All of us in the area hope to see a parking deck to help with parking convenience at some point in the future. Regardless, we now have to generate revenue to cover the debt associated with the program as it stands. This is stinkin’ reality.
As a community, we can help get over this hurdle by participating in programs such as the 90% discount for employees in the district, vouchers for patrons, kind tips and friendly education to patrons to help them with the changes and other measures such as helping direct patrons to free parking still convenient to the Dickson Street venues.
Why a parking deck? Good, safe, affordable parking actually will drive consumers to an area. Additionally, if we are to take the City’s 2025 Plan and Downtown Master Plan seriously, we are hoping to develop a high density area with compatible infill that can support mass transit, local business growth, and new urban ideals. Are we willing to bulldoze more historic buildings and structures in the heart of our city for expansive ground level parking? I hope we will not come to that decision. Private parking will most certainly be (and already is) more expensive than municipal parking.
FF: If the Walton Arts Center decides not to build its new facility in Fayetteville, will the world really end?
MK: Admittedly I am not well versed on the predictions of Michel de Nostredame and I have not critically studied the Mayan calendar. It is my understanding that there is coffee talk regarding concerns about the end of the world in 2012 based on aforementioned items. I doubt either of these items point to the expansion of the Walton Arts Center as pivotal in their prediction.
Seriously, regardless of the location of expanded facilities associated with the Walton Arts Center, we will always have a venue for quality arts programming and entertainment at the current location. I am very hopeful the Walton Arts Center will expand at the current location for obvious reasons. Only Dickson Street can offer a totally unique arts and entertainment experience that brings such diversity and broad energetic walkable fun. It’s the location, the people and the hometown heritage that is simply irreplaceable. “Dickson Street!” is a destination beloved and held dear to all who have played and/or lived in the Shulertown area. Most everyone I know has at least one “Dickson Street” story that is held dear and near. Some of us have been lucky enough to have seemingly infinite Dickson Street stories.
FF: We’ve seen you at city council meetings before. Is there anything the council has done in the past that you were totally against? Anything you were really proud of?

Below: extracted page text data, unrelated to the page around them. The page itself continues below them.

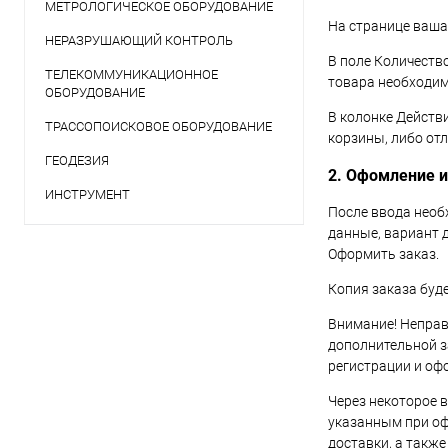
МЕТРОЛОГИЧЕСКОЕ ОБОРУДОВАНИЕ
На странице ваша
НЕРАЗРУШАЮЩИЙ КОНТРОЛЬ
В поле Количеств
ТЕЛЕКОММУНИКАЦИОННОЕ
товара необходим
ОБОРУДОВАНИЕ
В колонке Действ
ТРАССОПОИСКОВОЕ ОБОРУДОВАНИЕ
корзины, либо от
ГЕОДЕЗИЯ
2. Офомление 
ИНСТРУМЕНТ
После ввода необ
данные, вариант 
Оформить заказ.
Копия заказа буде
Внимание! Неправ
дополнительной з
регистрации и оф
Через некоторое 
указанным при оф
доставки, а также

MK: I was totally against the resolution for the city to pay for the removal of the Mountain Inn and the approval of the TIF district. I do see the need for a good hotel downtown, but not at the expense of municipal tax receipts.
I am especially proud of the city for establishing a Department of Sustainability. We did this years before other cities. The savings through energy conservation as well as the receipt of grants and government program funding has made this division extraordinarily valuable with an exceptional return on investment.